I think the threshold for cut off is somewhere between 256kbit/s and 1.5mbit/s. 
If you don't think 1.5mbit is broadband, you need to consider tiers... Most of 
the worlds population will not see *that* speed in 20yrs.

Deepak

----- Original Message -----
From: Jeffrey Lyon <jeffrey.l...@blacklotus.net>
To: nanog@nanog.org <nanog@nanog.org>
Sent: Wed Aug 26 19:09:47 2009
Subject: Re: FCCs RFC for the Definition of Broadband

I would argue that "broadband" is the upper X percentile of bandwidth
options available to residential users. For instance, something like
Verizon FiOS would be broadband while a 7 Mbps cable wouldn't.

Jeff

On Wed, Aug 26, 2009 at 6:39 PM, Richard Bennett<rich...@bennett.com> wrote:
They have a saying in politics to the effect that "the perfect is the enemy
of the good." This is a pretty good illustration. We have the opportunity to
improve connectivity in rural America through the wise expenditure of
taxpayer funding, and it's best not to squander it by insisting on top-shelf
fiber or nothing at all. Let's push the fiber a little deeper, and bridge
the last 20,000 feet with something that won't be too expensive to replace
in 3-5 years.
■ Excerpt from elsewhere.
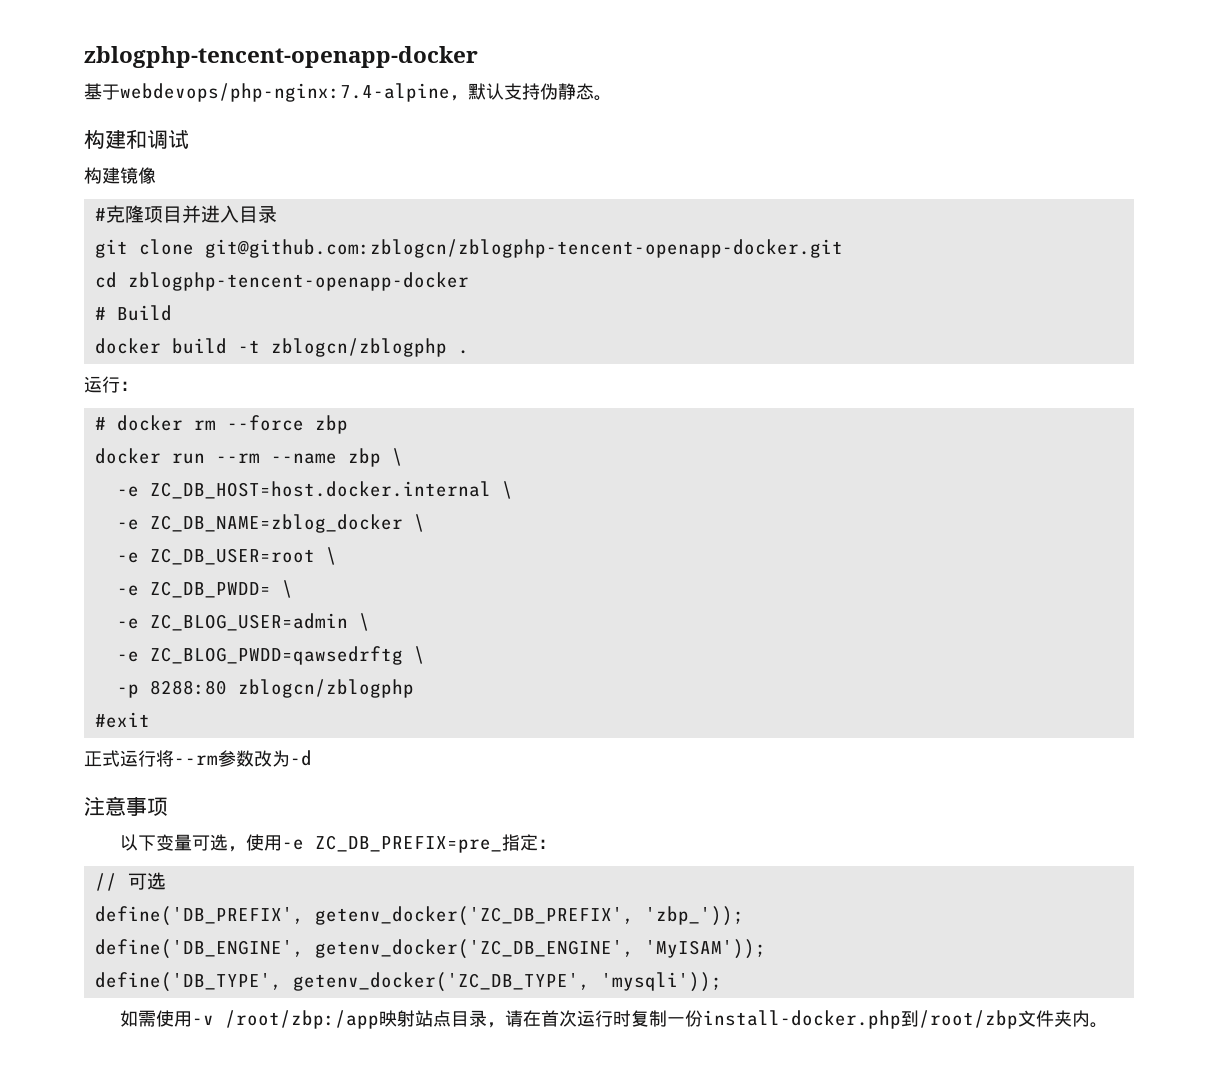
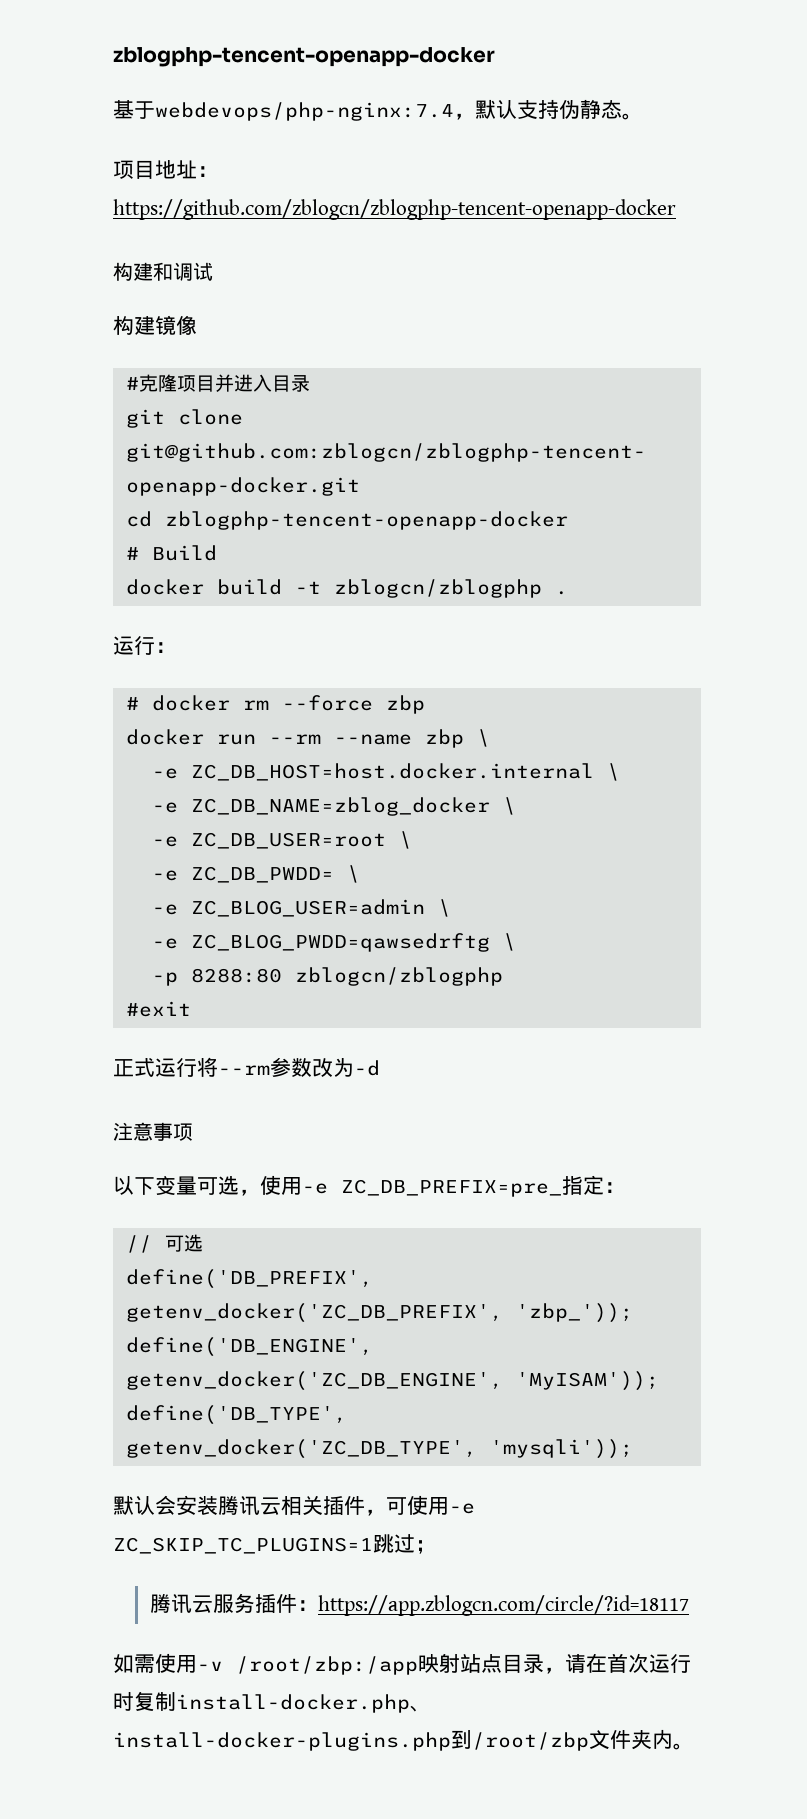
[120,83,450,102] webdevops/php-nginx:7.4-alpine -> [155,102,454,121] webdevops/php-nginx:7.4
(612, 98) none -> [113,160,218,179] [113,199,676,220] // 项目地址：https://github.com/zblogcn/zblogphp-tencent-openapp-docker
(722, 982) none -> [113,1495,475,1516] [113,1534,436,1554] [149,1593,689,1616] // 默认会安装腾讯云相关插件，可使用-e ZC_SKIP_TC_PLUGINS=1跳过； // 腾讯云服务插件：https://app.zblogcn.com/circle/?id=18117
[666,1010,901,1029] 一份install-docker.php -> [176,1694,431,1713] [113,1732,451,1751] install-docker.php、install-docker-plugins.php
The budget ($7B) just isn't there to give every barn some nice
GigE fiber, even though it would make the cows happy.

Richard Bennett

-----Original Message-----
From: Joe Abley [mailto:jab...@hopcount.ca]
Sent: Wednesday, August 26, 2009 1:42 PM
To: Fred Baker
Cc: nanog@nanog.org
Subject: Re: FCCs RFC for the Definition of Broadband


On 26-Aug-2009, at 13:38, Fred Baker wrote:

If it's about stimulus money, I'm in favor of saying that broadband
implies fiber to the home.
I'm sure I remember hearing from someone that the timelines for disbursement
of stimulus money were tight enough that many people expected much of the
money to remain unspent.

Does narrowing the scope of the funding to mandate fibre have the effect of
funding more and better infrastructure, or will it simply result in less
money being made available? Does it matter?